El capitán aceptó la jarra. Estábamos sentados en los escalones del porche de la casa de La Fresneda, rodeados de guardias reales armados hasta los dientes. Afuera, la lluvia repiqueteaba sobre las mantas que cubrían los cuerpos de los cuatro sicarios muertos en el bosque. Al quinto, maltrecho por los golpes de Rafael de Cózar, con una brecha en, la cabeza y un par de puñaladas de barato, se lo habían llevado en unas angarillas, más muerto que vivo. Para Gualterio Malatesta el trato era especial: el capitán y yo lo vimos alejarse caballero en una triste mula, con grilletes en las manos y en los pies, cercado de guardias. Al cruzarnos por última vez, sucio, derrotado, sus ojos inexpresivos se habían posado en nosotros cual si no nos hubiera visto en la vida. Me vinieron a la cabeza sus postreras palabras en el bosque, con el cuchillo del capitán apoyado en la garganta. Y era cierto: más le habría valido morir, pensé imaginando lo que le aguardaba, el interrogatorio y la tortura para que contase cuanto sabía de la conspiración.

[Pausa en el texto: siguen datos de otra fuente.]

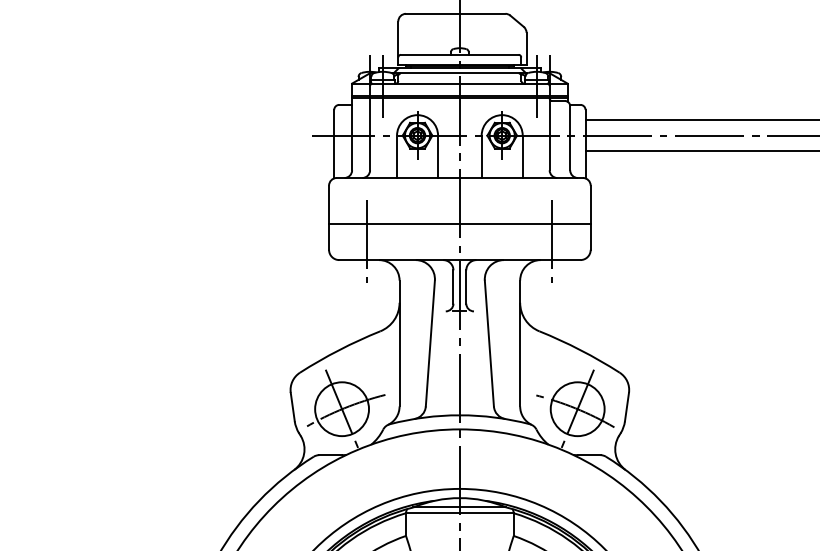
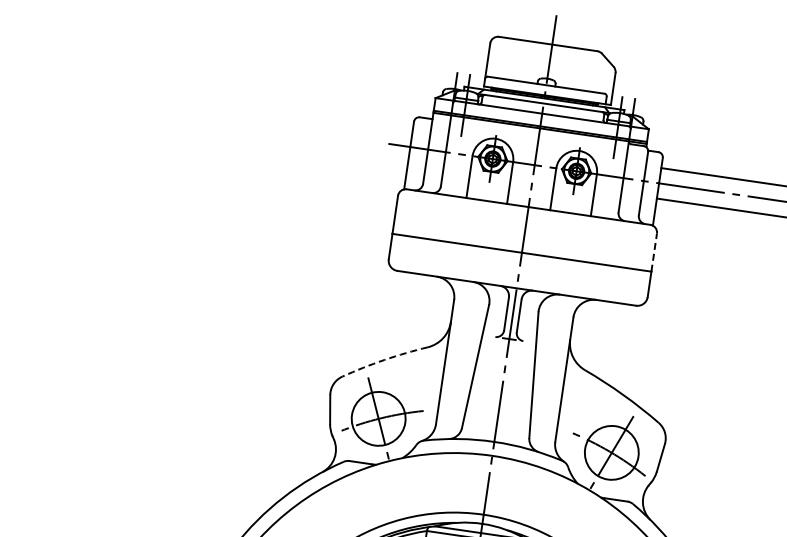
line: (590, 204) -> (654, 252), solid -> dashed
line: (367, 241) -> (428, 256), removed
line: (552, 241) -> (611, 283), removed
arc: (339, 350) -> (384, 360), solid -> dashed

– Y creo -añadió Guadalmedina bajando un poco la voz que te debo una disculpa.

Acababa de salir del pabellón tras larga parla con el rey. Mi amo mojó el mostacho en el vino, sin responder. Parecía muy cansado, el pelo revuelto y el rostro con huellas de barro y de fatiga, la ropa húmeda, destrozada por la pelea entre los arbustos. Me miró con sus ojos glaucos, fríos, y luego se volvió a observar a Cózar, que estaba sentado algo más lejos, en un poyete del porche, con una manta sobre los hombros y una sonrisa beatífica en la cara, persignado de arañazos, una brecha en la frente y un ojo a la funerala. También a él le habían dado bebida que despachaba sin ayuda de nadie -en realidad llevaba tres jarras en el coleto-. Se le veía feliz, el orgullo y el vino desbordándole por los rotos del jubón. De vez en cuando hipaba, vitoreaba al rey, rugía como un león o recitaba, trastocados y por lo bajini, fragmentos de Peribáñez y el comendador de Ocaña. Los arqueros de la guardia real lo miraban pasmados, murmurando sobre si estaba borracho o habría perdido la chaveta:

Soy vasallo, es su querida, corro en su amparo y defensa; él quitarme el honor piensa, y yo le salvo la vida.

El capitán me pasó la jarra y bebí un largo trago antes de devolvérsela. El vino me alivió un poco la tiritona. Luego miré a Guadalmedina, seco, elegante, de pie ante nosotros, la mino apoyada con displicencia en la cadera. Había llegado justo para recoger los laureles tras leer mi billete al levantarse de la cama, galopando con veinte arqueros para encontrárselo todo resuelto: el rey ileso, sentado en una piedra bajo la gran encina del claro del bosque, Malatesta boca abajo en el barro con las manos atadas a la espalda y nosotros intentando reanimar a Cózar, que había perdido el conocimiento aferrado a su bravo, yaciente debajo y más maltrecho que él. Aun así, los arqueros nos acariciaron la gorja con sus espadas antes de hacerse idea cabal de lo ocurrido; y sólo cuando estaban a punto de acogotarnos sin que Guadalmedina opusiera una palabra en nuestro favor, el propio Felipe IV situó las cosas en su sitio. Que esos tres hidalgos -con tales palabras -dijo el rey- habían salvado su vida con mucho valor y riesgo. Con tan regia patente, nadie nos molestó; e incluso a Guadalmedina le cambió el humor. De modo que allí estábamos ahora, rodeados de guardias y con una jarra de vino en la mano, mientras Su Católica Majestad era atendido dentro y las cosas volvían a ser -no sé si mejores o peores- lo que siempre fueron.

– Álvaro de la Marca hizo traer otra jarra, chasqueando los dedos. Cuando un sirviente se la puso en la mano, la levantó en obsequio del capitán.